We are now going to fly over the arid Peruvian coastal plain, some 400 km south of Lima, where the geoglyphs of Nasca and the pampas of Jumana cover about 450 km2. These lines, which were scratched on the surface of the ground between 500 B.C. and A.D. 500, are among archaeology's greatest enigmas because of their quantity, nature, size and continuity. They are believed to have had ritual astronomical functions.
There are hundreds of individual figures, ranging in complexity from simple lines to stylized hummingbirds, spiders, monkeys, fish, sharks or orcas, llamas, and lizards.
The lines are shallow designs in the ground where the reddish pebbles that cover the surrounding landscape have been removed, revealing the whitish earth underneath. Hundreds are simple lines or geometric shapes, and more than seventy are natural or human figures. The largest are over 200 metres (660 ft) across.
The dry, windless, stable climate of the plateau has preserved the lines to this day, for the most part. Extremely rare changes in weather may temporarily alter the general designs.
Here we go ...question time??
Amit says "Could these geoglyphs be effigies of ancient animal gods or patterns of constellations?
Nopi says they look like roads, star pointers, maybe even a gigantic map?
Marti pipes up "If the people who lived here 2,000 years ago had only a simple technology, how did they manage to construct such precise figures? Did they have a plan? If so, who ordained it?
Sita thinks they are of religious significance.
Feroz believes that the geometric ones could indicate the flow of water or be connected to rituals to summon water while Jarca thinks the spiders, birds, and plants could be fertility symbols.
Other possible explanations include: irrigation schemes, giant astronomical calendars, or landing for spaceships.
Hmm, since you can only see the complete design from the air...I wonder ...did they have hot air balloons??
It all seems so otherworldly.

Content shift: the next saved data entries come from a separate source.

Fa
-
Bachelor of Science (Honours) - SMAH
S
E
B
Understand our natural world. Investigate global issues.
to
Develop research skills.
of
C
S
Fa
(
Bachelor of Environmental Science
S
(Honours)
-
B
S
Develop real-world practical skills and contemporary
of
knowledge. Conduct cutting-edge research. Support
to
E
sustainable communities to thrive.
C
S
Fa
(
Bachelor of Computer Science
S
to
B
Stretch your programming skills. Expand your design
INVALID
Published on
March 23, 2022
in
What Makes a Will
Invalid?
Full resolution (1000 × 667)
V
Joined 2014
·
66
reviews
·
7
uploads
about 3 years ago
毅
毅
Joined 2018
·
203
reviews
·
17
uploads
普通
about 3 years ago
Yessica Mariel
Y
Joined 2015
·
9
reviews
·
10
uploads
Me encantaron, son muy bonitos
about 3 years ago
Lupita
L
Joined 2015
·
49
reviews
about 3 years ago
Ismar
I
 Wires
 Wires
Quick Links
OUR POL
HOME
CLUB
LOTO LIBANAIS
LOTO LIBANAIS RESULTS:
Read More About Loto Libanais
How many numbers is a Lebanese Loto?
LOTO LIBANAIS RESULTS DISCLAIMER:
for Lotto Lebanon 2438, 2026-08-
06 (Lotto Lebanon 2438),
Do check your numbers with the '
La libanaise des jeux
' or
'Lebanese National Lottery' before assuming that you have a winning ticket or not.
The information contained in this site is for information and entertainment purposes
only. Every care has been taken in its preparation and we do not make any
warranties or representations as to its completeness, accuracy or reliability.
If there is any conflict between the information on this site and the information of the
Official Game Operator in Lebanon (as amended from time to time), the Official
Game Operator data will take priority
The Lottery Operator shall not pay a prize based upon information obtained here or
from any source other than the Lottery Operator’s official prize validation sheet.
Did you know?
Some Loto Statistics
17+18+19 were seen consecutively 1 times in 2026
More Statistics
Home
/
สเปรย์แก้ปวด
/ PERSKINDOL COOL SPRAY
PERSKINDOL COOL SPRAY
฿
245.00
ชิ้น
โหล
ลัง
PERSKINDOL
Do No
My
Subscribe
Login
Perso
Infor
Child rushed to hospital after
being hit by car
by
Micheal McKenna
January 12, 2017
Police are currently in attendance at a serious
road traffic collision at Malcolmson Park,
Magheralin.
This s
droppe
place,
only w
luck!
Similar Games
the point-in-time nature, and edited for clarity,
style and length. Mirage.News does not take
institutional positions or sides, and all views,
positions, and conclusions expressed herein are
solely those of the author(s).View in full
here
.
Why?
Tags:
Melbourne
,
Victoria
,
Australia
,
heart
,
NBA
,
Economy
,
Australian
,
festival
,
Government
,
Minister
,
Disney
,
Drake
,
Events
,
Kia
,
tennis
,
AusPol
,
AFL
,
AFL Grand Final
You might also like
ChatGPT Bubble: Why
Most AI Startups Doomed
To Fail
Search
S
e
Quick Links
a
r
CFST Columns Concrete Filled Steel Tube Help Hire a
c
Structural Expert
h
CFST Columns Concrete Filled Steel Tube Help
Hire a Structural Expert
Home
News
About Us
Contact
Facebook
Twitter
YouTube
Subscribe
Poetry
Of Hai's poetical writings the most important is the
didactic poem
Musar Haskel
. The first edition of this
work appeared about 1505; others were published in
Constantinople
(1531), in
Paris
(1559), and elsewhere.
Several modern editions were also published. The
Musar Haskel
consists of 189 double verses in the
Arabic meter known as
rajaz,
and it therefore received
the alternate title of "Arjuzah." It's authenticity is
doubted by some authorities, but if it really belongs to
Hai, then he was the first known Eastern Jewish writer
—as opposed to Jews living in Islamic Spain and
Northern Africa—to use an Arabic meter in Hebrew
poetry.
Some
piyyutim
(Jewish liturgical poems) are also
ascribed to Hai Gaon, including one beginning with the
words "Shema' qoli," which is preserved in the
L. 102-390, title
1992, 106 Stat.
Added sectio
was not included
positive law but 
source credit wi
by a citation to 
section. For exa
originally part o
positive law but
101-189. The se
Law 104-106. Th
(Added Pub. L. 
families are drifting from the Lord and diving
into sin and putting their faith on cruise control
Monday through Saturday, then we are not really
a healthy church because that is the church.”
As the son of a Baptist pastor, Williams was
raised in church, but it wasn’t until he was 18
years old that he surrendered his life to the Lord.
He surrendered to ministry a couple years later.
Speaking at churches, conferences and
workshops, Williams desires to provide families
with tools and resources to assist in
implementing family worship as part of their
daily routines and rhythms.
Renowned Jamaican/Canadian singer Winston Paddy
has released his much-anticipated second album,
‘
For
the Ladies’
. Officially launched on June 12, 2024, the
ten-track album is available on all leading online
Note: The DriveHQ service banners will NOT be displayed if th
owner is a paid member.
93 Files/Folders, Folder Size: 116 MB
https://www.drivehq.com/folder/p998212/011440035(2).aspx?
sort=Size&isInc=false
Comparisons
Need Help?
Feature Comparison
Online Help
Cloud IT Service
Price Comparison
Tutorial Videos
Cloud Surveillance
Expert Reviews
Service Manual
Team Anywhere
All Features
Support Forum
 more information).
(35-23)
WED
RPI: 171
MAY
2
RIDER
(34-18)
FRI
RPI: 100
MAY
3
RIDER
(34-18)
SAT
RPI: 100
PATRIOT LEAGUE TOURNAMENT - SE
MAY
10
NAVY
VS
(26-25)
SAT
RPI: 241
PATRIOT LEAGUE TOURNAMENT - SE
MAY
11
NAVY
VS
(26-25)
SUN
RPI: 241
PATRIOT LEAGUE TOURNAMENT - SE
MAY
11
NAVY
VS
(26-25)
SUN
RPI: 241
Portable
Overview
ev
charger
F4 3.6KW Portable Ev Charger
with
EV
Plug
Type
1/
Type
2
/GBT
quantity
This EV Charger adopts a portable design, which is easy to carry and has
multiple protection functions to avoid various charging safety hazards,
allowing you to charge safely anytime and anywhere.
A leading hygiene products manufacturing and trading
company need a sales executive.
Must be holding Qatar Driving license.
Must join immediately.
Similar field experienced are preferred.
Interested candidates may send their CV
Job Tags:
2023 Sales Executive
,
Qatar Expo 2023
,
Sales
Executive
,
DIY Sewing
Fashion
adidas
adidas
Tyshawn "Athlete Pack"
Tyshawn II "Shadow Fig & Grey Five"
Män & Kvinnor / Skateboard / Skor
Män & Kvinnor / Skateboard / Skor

To comprehend the Nasca lines, created by the removal of desert rock to reveal the pale pink sand beneath, visitors have proposed every imaginable explanation - from runways for spaceships to tracks for Olympic athletes, from op art to pop art, to astronomical observatories.
It is believed that the geoglyphs were built by a people called the Nasca- but why and how they created these wonders of the world has defied explanation.